El problema del desempleo es una lacra de nuestro mundo, debido a diversas causas económicas y políticas. También a la Iglesia preocupa este problema, que tiene un significado no sólo social o económico, sino también personal, psicológico y humano, porque humilla a la persona a sus propios ojos, le provoca un cierto sentimiento de inutilidad e indefensión, constituyendo una experiencia dolorosa, sobre todo para los jóvenes y los padres de familia.

Hay que tender con todas las fuerzas sociales disponibles a integrar a todo trabajador en las diversas actividades del trabajo productivo. Y será quizá oportuno separar una parte de beneficios laborales, para convertirlos en nuevos puestos de trabajo en favor de los desocupados. Además de tratar de promocionar actividades que estén también unidas al sistema productivo, como la asistencia social, los proyectos de educación y cooperación, las iniciativas culturales y otras.
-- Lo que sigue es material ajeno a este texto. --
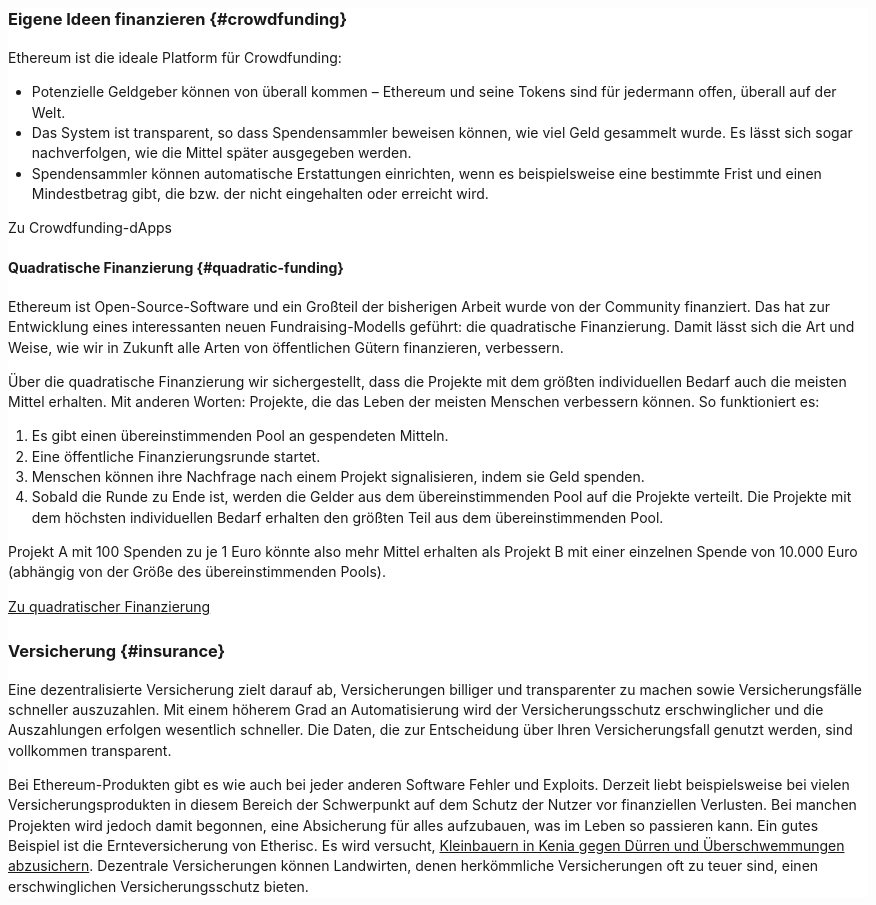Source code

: <Divider />

### Eigene Ideen finanzieren {#crowdfunding}

Ethereum ist die ideale Platform für Crowdfunding:

- Potenzielle Geldgeber können von überall kommen – Ethereum und seine Tokens sind für jedermann offen, überall auf der Welt.
- Das System ist transparent, so dass Spendensammler beweisen können, wie viel Geld gesammelt wurde. Es lässt sich sogar nachverfolgen, wie die Mittel später ausgegeben werden.
- Spendensammler können automatische Erstattungen einrichten, wenn es beispielsweise eine bestimmte Frist und einen Mindestbetrag gibt, die bzw. der nicht eingehalten oder erreicht wird.

<ButtonLink to="/dapps/?category=finance">
  Zu Crowdfunding-dApps
</ButtonLink>

#### Quadratische Finanzierung {#quadratic-funding}

Ethereum ist Open-Source-Software und ein Großteil der bisherigen Arbeit wurde von der Community finanziert. Das hat zur Entwicklung eines interessanten neuen Fundraising-Modells geführt: die quadratische Finanzierung. Damit lässt sich die Art und Weise, wie wir in Zukunft alle Arten von öffentlichen Gütern finanzieren, verbessern.

Über die quadratische Finanzierung wir sichergestellt, dass die Projekte mit dem größten individuellen Bedarf auch die meisten Mittel erhalten. Mit anderen Worten: Projekte, die das Leben der meisten Menschen verbessern können. So funktioniert es:

1. Es gibt einen übereinstimmenden Pool an gespendeten Mitteln.
2. Eine öffentliche Finanzierungsrunde startet.
3. Menschen können ihre Nachfrage nach einem Projekt signalisieren, indem sie Geld spenden.
4. Sobald die Runde zu Ende ist, werden die Gelder aus dem übereinstimmenden Pool auf die Projekte verteilt. Die Projekte mit dem höchsten individuellen Bedarf erhalten den größten Teil aus dem übereinstimmenden Pool.

Projekt A mit 100 Spenden zu je 1 Euro könnte also mehr Mittel erhalten als Projekt B mit einer einzelnen Spende von 10.000 Euro (abhängig von der Größe des übereinstimmenden Pools).

[Zu quadratischer Finanzierung](https://wtfisqf.com)

<Divider />

### Versicherung {#insurance}

Eine dezentralisierte Versicherung zielt darauf ab, Versicherungen billiger und transparenter zu machen sowie Versicherungsfälle schneller auszuzahlen. Mit einem höherem Grad an Automatisierung wird der Versicherungsschutz erschwinglicher und die Auszahlungen erfolgen wesentlich schneller. Die Daten, die zur Entscheidung über Ihren Versicherungsfall genutzt werden, sind vollkommen transparent.

Bei Ethereum-Produkten gibt es wie auch bei jeder anderen Software Fehler und Exploits. Derzeit liebt beispielsweise bei vielen Versicherungsprodukten in diesem Bereich der Schwerpunkt auf dem Schutz der Nutzer vor finanziellen Verlusten. Bei manchen Projekten wird jedoch damit begonnen, eine Absicherung für alles aufzubauen, was im Leben so passieren kann. Ein gutes Beispiel ist die Ernteversicherung von Etherisc. Es wird versucht, [Kleinbauern in Kenia gegen Dürren und Überschwemmungen abzusichern](https://blog.etherisc.com/etherisc-teams-up-with-chainlink-to-deliver-crop-insurance-in-kenya-137e433c29dc). Dezentrale Versicherungen können Landwirten, denen herkömmliche Versicherungen oft zu teuer sind, einen erschwinglichen Versicherungsschutz bieten.
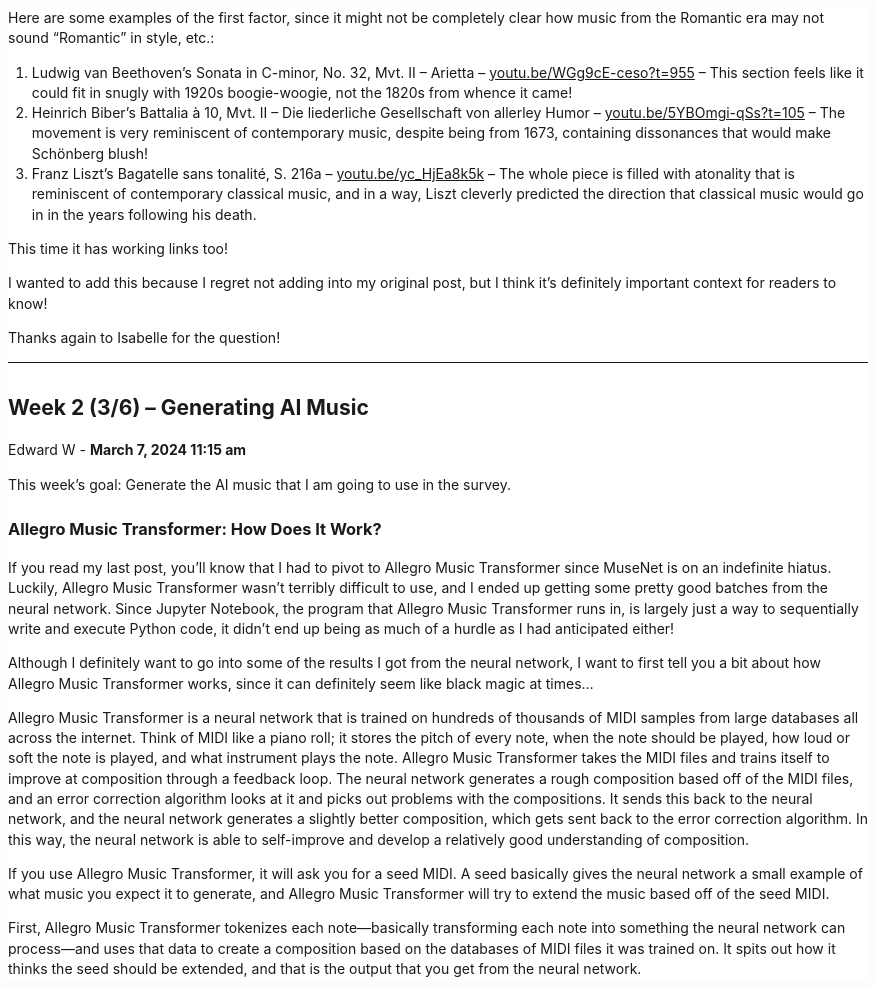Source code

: Here are some examples of the first factor, since it might not be completely clear how music from the Romantic era may not sound “Romantic” in style, etc.:

1. Ludwig van Beethoven’s Sonata in C-minor, No. 32, Mvt. II – Arietta – [youtu.be/WGg9cE-ceso?t=955](https://youtu.be/WGg9cE-ceso?t=955) – This section feels like it could fit in snugly with 1920s boogie-woogie, not the 1820s from whence it came!
2. Heinrich Biber’s Battalia à 10, Mvt. II – Die liederliche Gesellschaft von allerley Humor – [youtu.be/5YBOmgi-qSs?t=105](https://youtu.be/5YBOmgi-qSs?t=105) – The movement is very reminiscent of contemporary music, despite being from 1673, containing dissonances that would make Schönberg blush!
3. Franz Liszt’s Bagatelle sans tonalité, S. 216a – [youtu.be/yc_HjEa8k5k](https://youtu.be/yc_HjEa8k5k) – The whole piece is filled with atonality that is reminiscent of contemporary classical music, and in a way, Liszt cleverly predicted the direction that classical music would go in in the years following his death.

This time it has working links too!

I wanted to add this because I regret not adding into my original post, but I think it’s definitely important context for readers to know!

Thanks again to Isabelle for the question!

---

## Week 2 (3/6) – Generating AI Music
Edward W - **March 7, 2024 11:15 am**

This week’s goal: Generate the AI music that I am going to use in the survey.

### Allegro Music Transformer: How Does It Work?

If you read my last post, you’ll know that I had to pivot to Allegro Music Transformer since MuseNet is on an indefinite hiatus. Luckily, Allegro Music Transformer wasn’t terribly difficult to use, and I ended up getting some pretty good batches from the neural network. Since Jupyter Notebook, the program that Allegro Music Transformer runs in, is largely just a way to sequentially write and execute Python code, it didn’t end up being as much of a hurdle as I had anticipated either!

Although I definitely want to go into some of the results I got from the neural network, I want to first tell you a bit about how Allegro Music Transformer works, since it can definitely seem like black magic at times…

Allegro Music Transformer is a neural network that is trained on hundreds of thousands of MIDI samples from large databases all across the internet. Think of MIDI like a piano roll; it stores the pitch of every note, when the note should be played, how loud or soft the note is played, and what instrument plays the note. Allegro Music Transformer takes the MIDI files and trains itself to improve at composition through a feedback loop. The neural network generates a rough composition based off of the MIDI files, and an error correction algorithm looks at it and picks out problems with the compositions. It sends this back to the neural network, and the neural network generates a slightly better composition, which gets sent back to the error correction algorithm. In this way, the neural network is able to self-improve and develop a relatively good understanding of composition.

If you use Allegro Music Transformer, it will ask you for a seed MIDI. A seed basically gives the neural network a small example of what music you expect it to generate, and Allegro Music Transformer will try to extend the music based off of the seed MIDI.

First, Allegro Music Transformer tokenizes each note—basically transforming each note into something the neural network can process—and uses that data to create a composition based on the databases of MIDI files it was trained on. It spits out how it thinks the seed should be extended, and that is the output that you get from the neural network.
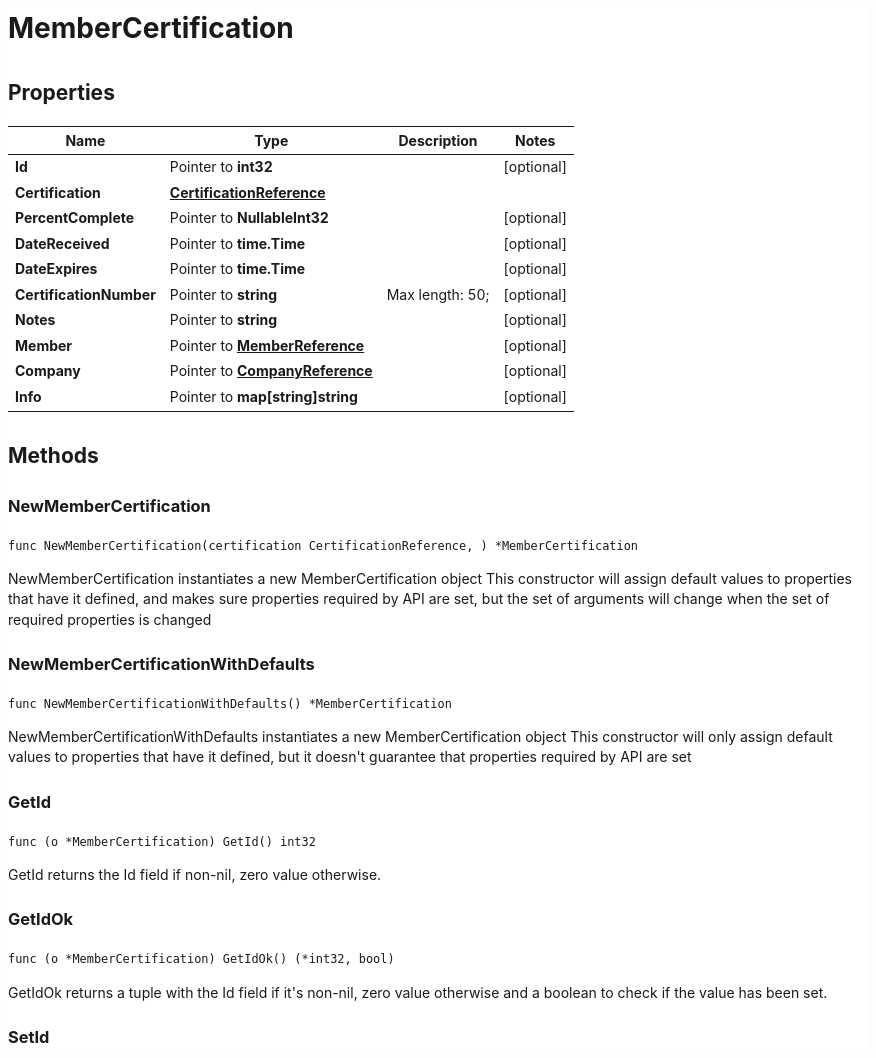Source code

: # MemberCertification

## Properties

Name | Type | Description | Notes
------------ | ------------- | ------------- | -------------
**Id** | Pointer to **int32** |  | [optional] 
**Certification** | [**CertificationReference**](CertificationReference.md) |  | 
**PercentComplete** | Pointer to **NullableInt32** |  | [optional] 
**DateReceived** | Pointer to **time.Time** |  | [optional] 
**DateExpires** | Pointer to **time.Time** |  | [optional] 
**CertificationNumber** | Pointer to **string** |  Max length: 50; | [optional] 
**Notes** | Pointer to **string** |  | [optional] 
**Member** | Pointer to [**MemberReference**](MemberReference.md) |  | [optional] 
**Company** | Pointer to [**CompanyReference**](CompanyReference.md) |  | [optional] 
**Info** | Pointer to **map[string]string** |  | [optional] 

## Methods

### NewMemberCertification

`func NewMemberCertification(certification CertificationReference, ) *MemberCertification`

NewMemberCertification instantiates a new MemberCertification object
This constructor will assign default values to properties that have it defined,
and makes sure properties required by API are set, but the set of arguments
will change when the set of required properties is changed

### NewMemberCertificationWithDefaults

`func NewMemberCertificationWithDefaults() *MemberCertification`

NewMemberCertificationWithDefaults instantiates a new MemberCertification object
This constructor will only assign default values to properties that have it defined,
but it doesn't guarantee that properties required by API are set

### GetId

`func (o *MemberCertification) GetId() int32`

GetId returns the Id field if non-nil, zero value otherwise.

### GetIdOk

`func (o *MemberCertification) GetIdOk() (*int32, bool)`

GetIdOk returns a tuple with the Id field if it's non-nil, zero value otherwise
and a boolean to check if the value has been set.

### SetId

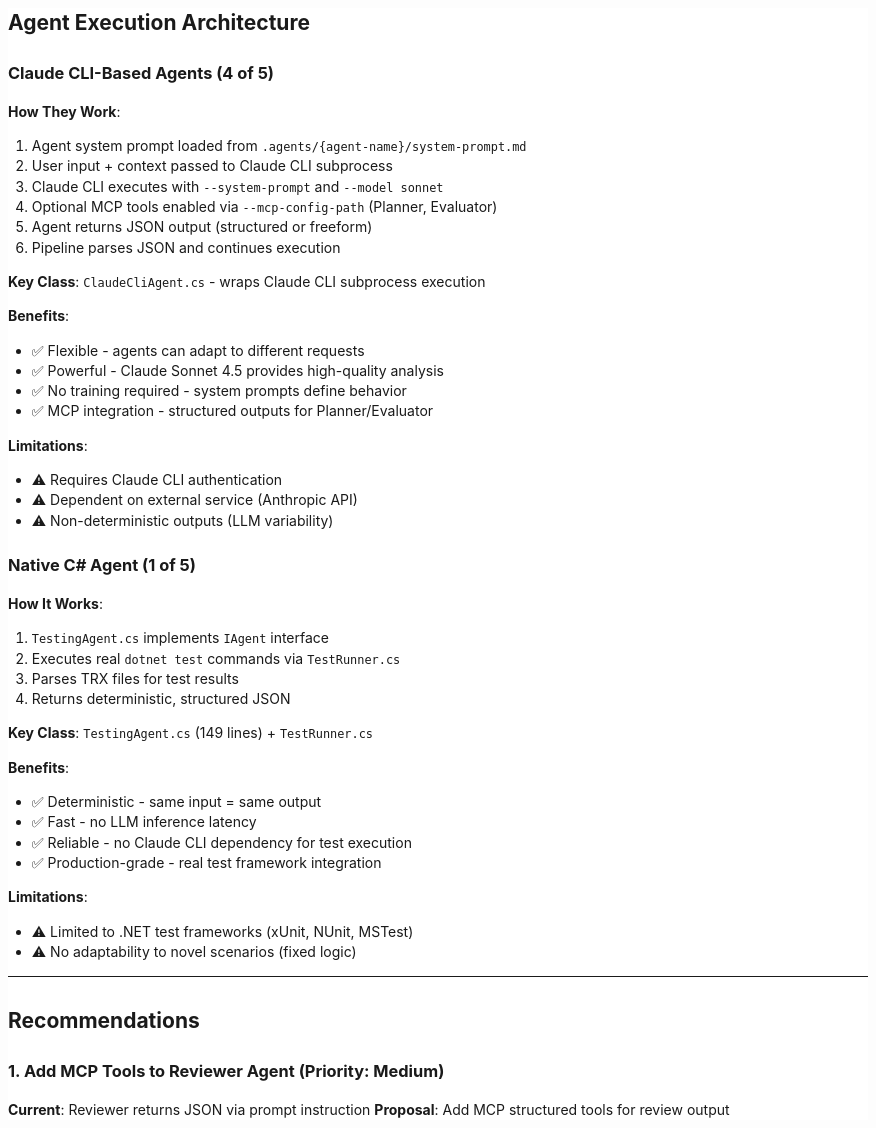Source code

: 
## Agent Execution Architecture

### Claude CLI-Based Agents (4 of 5)

**How They Work**:
1. Agent system prompt loaded from `.agents/{agent-name}/system-prompt.md`
2. User input + context passed to Claude CLI subprocess
3. Claude CLI executes with `--system-prompt` and `--model sonnet`
4. Optional MCP tools enabled via `--mcp-config-path` (Planner, Evaluator)
5. Agent returns JSON output (structured or freeform)
6. Pipeline parses JSON and continues execution

**Key Class**: `ClaudeCliAgent.cs` - wraps Claude CLI subprocess execution

**Benefits**:
- ✅ Flexible - agents can adapt to different requests
- ✅ Powerful - Claude Sonnet 4.5 provides high-quality analysis
- ✅ No training required - system prompts define behavior
- ✅ MCP integration - structured outputs for Planner/Evaluator

**Limitations**:
- ⚠️ Requires Claude CLI authentication
- ⚠️ Dependent on external service (Anthropic API)
- ⚠️ Non-deterministic outputs (LLM variability)

### Native C# Agent (1 of 5)

**How It Works**:
1. `TestingAgent.cs` implements `IAgent` interface
2. Executes real `dotnet test` commands via `TestRunner.cs`
3. Parses TRX files for test results
4. Returns deterministic, structured JSON

**Key Class**: `TestingAgent.cs` (149 lines) + `TestRunner.cs`

**Benefits**:
- ✅ Deterministic - same input = same output
- ✅ Fast - no LLM inference latency
- ✅ Reliable - no Claude CLI dependency for test execution
- ✅ Production-grade - real test framework integration

**Limitations**:
- ⚠️ Limited to .NET test frameworks (xUnit, NUnit, MSTest)
- ⚠️ No adaptability to novel scenarios (fixed logic)

---

## Recommendations

### 1. Add MCP Tools to Reviewer Agent (Priority: Medium)
**Current**: Reviewer returns JSON via prompt instruction
**Proposal**: Add MCP structured tools for review output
6. Amados obreros: La Iglesia desea para vosotros y quiere ayudaros, en lo que de ella depende, a lograr metas más altas de justicia y dignidad. Desea vuestro bienestar material y el de vuestras familias. Pero no hay que detenerse ahí. Sois seres humanos con vocación que supera la vida terrena. Por eso os alienta a abriros a Dios, a acoger y seguir la enseñanza y ejemplos de Cristo. A vivir responsablemente vuestra fe cristiana como hijos de Dios y de la Iglesia.

Pido para vosotros la luz, la fortaleza, la esperanza y la valentía de la fe. Y dejo a vosotros, a todos los obreros de los países que he visitado en estos días y a vuestras familias, mi saludo afectuoso, mi bendición y mi cordial recuerdo.